Public digital infrastructure has put India on the fast track of tech-driven growth


“Government 2.0, then, is the use of technology – especially the collaborative technologies at the heart of Web 2.0 – to better solve collective problems at city, state, national and international levels,” Tim O’Reilly, CEO of O’Reilly Media said in an article published in 2010. This article is considered to be the origin of the term “government as a platform”, a concept which was later popularized as public digital infrastructure. In later technology writing, the terms public digital assets as well as goods have also been used to describe governments using technology at scale to improve governance outcomes.

India’s push for public digital infrastructure began in August 2014. In his first speech from the ramparts of the Red Fort in New Delhi, Prime Minister Narendra Modi said digital infrastructure was key to empowering the citizens. The first such infrastructure program on financial inclusion named Jan Dhan Yojana was also launched through this speech.

As mobile phones permeated society, India went from being a connectivity-starved country to having the highest per capita data consumption and one of the lowest rates of mobile data per gigabyte in the world. At the same time, public service delivery has expanded through the use of Aadhaar, the 12-digit biometric identity assigned to every resident Indian. Eventually, the runaway success of this Jan Dhan-Aadhaar-Mobile (JAM) trinity paved the way for nationwide adoption of the concept of public digital infrastructure.

Today, India is leading the deployment of public digital infrastructure across a range of sectors to create reliable, low-cost and high-volume transactions for citizens. Digital India also attracts a large number of Indians to various technology platforms and then encourages innovation from the private sector to build on these platforms using application programming interfaces.

FinTech is the most recognized area of ​​this deployment of public digital infrastructure. In 2021, India accounted for over 40% of all global real-time payment transactions. In fiscal year 2021-22, payments through the Unified Payments Interface (UPI) exceeded $1 trillion in value. In April 2022, at the start of the new fiscal year, UPI payments soared to 5.5 billion transactions and over $127 billion in value. UPI didn’t exist until April 2016 – this big leap happened in just six years.

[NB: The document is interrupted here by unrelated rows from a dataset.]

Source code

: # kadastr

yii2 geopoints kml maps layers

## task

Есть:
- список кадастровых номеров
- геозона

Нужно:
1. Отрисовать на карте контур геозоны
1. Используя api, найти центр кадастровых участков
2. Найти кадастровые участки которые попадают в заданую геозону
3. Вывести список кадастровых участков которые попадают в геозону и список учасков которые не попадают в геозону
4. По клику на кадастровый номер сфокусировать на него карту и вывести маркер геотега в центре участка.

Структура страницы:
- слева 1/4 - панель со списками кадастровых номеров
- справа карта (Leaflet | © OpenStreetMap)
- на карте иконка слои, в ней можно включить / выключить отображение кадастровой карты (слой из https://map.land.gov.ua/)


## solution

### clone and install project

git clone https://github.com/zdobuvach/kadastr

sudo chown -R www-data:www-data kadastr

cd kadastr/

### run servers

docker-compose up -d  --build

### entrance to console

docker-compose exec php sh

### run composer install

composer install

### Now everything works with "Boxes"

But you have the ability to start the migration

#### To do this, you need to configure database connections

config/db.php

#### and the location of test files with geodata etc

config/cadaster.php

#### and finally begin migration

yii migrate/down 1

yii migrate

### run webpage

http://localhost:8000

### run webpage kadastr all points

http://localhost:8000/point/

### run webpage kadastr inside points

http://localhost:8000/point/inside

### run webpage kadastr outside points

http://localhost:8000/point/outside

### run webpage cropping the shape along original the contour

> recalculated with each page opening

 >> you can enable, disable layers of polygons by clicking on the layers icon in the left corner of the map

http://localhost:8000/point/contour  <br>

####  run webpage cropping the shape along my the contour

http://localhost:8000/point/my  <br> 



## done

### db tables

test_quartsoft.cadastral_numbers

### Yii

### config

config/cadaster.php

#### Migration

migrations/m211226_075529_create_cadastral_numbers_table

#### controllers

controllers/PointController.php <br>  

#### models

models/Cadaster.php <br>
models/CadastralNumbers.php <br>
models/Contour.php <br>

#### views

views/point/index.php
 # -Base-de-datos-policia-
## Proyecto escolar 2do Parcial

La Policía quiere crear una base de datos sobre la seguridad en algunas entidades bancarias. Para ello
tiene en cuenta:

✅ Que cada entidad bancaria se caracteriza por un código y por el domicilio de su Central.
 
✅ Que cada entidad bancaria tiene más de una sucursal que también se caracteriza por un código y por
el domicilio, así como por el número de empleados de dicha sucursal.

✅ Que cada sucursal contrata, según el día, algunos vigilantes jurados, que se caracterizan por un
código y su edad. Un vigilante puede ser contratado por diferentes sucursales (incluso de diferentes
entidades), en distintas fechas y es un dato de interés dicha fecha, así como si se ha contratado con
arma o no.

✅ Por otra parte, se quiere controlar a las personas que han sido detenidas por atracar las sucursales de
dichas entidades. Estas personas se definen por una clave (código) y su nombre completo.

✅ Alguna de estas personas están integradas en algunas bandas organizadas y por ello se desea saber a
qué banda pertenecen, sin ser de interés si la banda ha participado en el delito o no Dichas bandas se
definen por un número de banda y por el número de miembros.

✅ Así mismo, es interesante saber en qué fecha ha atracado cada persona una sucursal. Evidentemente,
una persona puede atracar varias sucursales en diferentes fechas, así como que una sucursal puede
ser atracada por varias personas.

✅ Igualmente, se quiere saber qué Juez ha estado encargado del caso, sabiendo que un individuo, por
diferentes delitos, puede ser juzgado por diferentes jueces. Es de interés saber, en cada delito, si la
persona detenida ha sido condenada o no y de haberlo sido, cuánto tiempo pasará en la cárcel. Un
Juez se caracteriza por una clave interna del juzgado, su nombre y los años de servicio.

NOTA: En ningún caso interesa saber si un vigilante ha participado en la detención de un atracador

India’s Co-WIN or Winning Against COVID-19 platform has formed the backbone of the country’s vaccination against the virus that has ravaged the world. India is close to completing 2 billion doses of the vaccine, using a common technological infrastructure to standardize, schedule, track, trace and validate vaccinations.

Under the Ayushman Bharat Digital Mission, India is working to create personal health records for all citizens using consumer technology to facilitate downloading and retrieval of this vital information. The ABHA app allows users to maintain and manage their health information in a private, secure and confidential environment. This app also allows authorized individuals to maintain health records on behalf of others, opening up the possibility for every family to eventually adopt it, even as the digital literacy and accessibility divide closes over time. time.

The One Nation, One Ration Card program greatly benefits those dependent on government food security programs. Ration cards have effectively become portable and allow the beneficiary of the food security program to access and claim their entitlements anywhere in the country based on biometric authentication.

India’s Goods and Services Tax launched in July 2017 is another example of how a national platform can be leveraged for hitherto unimagined applications. As small business billing data accumulates, these businesses will have more options to leverage flow-based lending. This is a new mode of financial inclusion, where new layers of public goods like the account aggregator framework will also play a key role.

The latest addition to India’s public digital infrastructure arsenal is the Open Network for Digital Commerce (ONDC). This platform envisions equal opportunity participation in a booming national e-commerce market. This market has traditionally been dominated by a few large companies, which often fall under the worldwide regulatory scanner for monopolistic business practices.

ONDC, on the other hand, would allow small traders to find new markets, improving their discoverability without having to pay big cuts to aggregation platforms. Early reports have been encouraging, with several major players planning to join the government’s initiative to bring more fairness and transparency to the digital commerce sector.

These digital platforms are also becoming an avenue for a new kind of global diplomacy. Indian RuPay cards and UPI payments are making their way to the international market. The Co-WIN platform has also been offered by India to interested countries.

India’s experience with public digitization underscores the need for targeted government interventions to reduce friction and lay the groundwork for the private and public sectors to create an effective solution. This public digital infrastructure has been highly contextual to Indian needs, designed for a diverse society with a broad continuum of digital skills and to address specific local issues.

India’s technology journey on the productivity J-curve is just beginning to take shape. Public service delivery promises to transform with the vertical and horizontal growth of public digital infrastructure mediation.

Aashish Chandorkar is Counselor at the Permanent Mission of India to the World Trade Organization in Geneva. The opinions expressed in this article are those of the author and do not represent the position of this publication.